Difference listings
◆ ◆ ◆ ◆ ◆

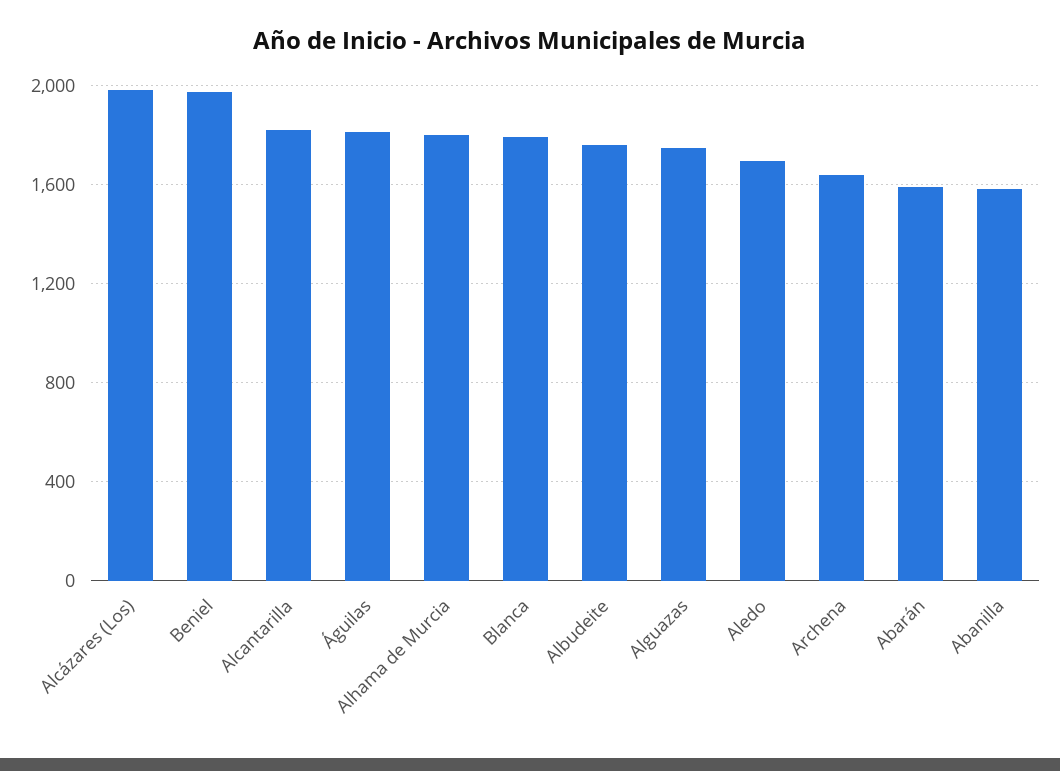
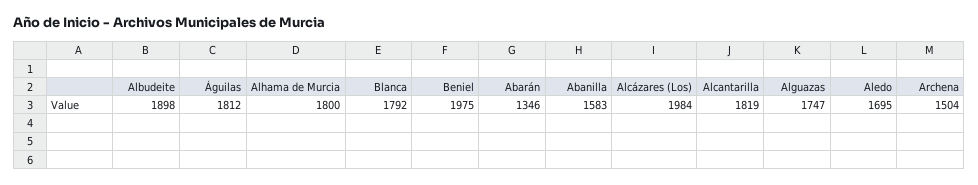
  {
    "Alcázares (Los)": 1984,
    "Beniel": 1975,
    "Alcantarilla": 1819,
    "Águilas": 1812,
    "Alhama de Murcia": 1800,
    "Blanca": 1792,
-   "Albudeite": 1750,
+   "Albudeite": 1898,
    "Alguazas": 1747,
    "Aledo": 1695,
-   "Archena": 1650,
+   "Archena": 1504,
-   "Abarán": 1600,
+   "Abarán": 1346,
    "Abanilla": 1583
  }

◆ ◆ ◆ ◆ ◆

Assigned task: Word for word, return the records shown above without their pictures.

Problem solution:
  {
    "Alcázares (Los)": 1984,
    "Beniel": 1975,
    "Alcantarilla": 1819,
    "Águilas": 1812,
    "Alhama de Murcia": 1800,
    "Blanca": 1792,
-   "Albudeite": 1750,
+   "Albudeite": 1898,
    "Alguazas": 1747,
    "Aledo": 1695,
-   "Archena": 1650,
+   "Archena": 1504,
-   "Abarán": 1600,
+   "Abarán": 1346,
    "Abanilla": 1583
  }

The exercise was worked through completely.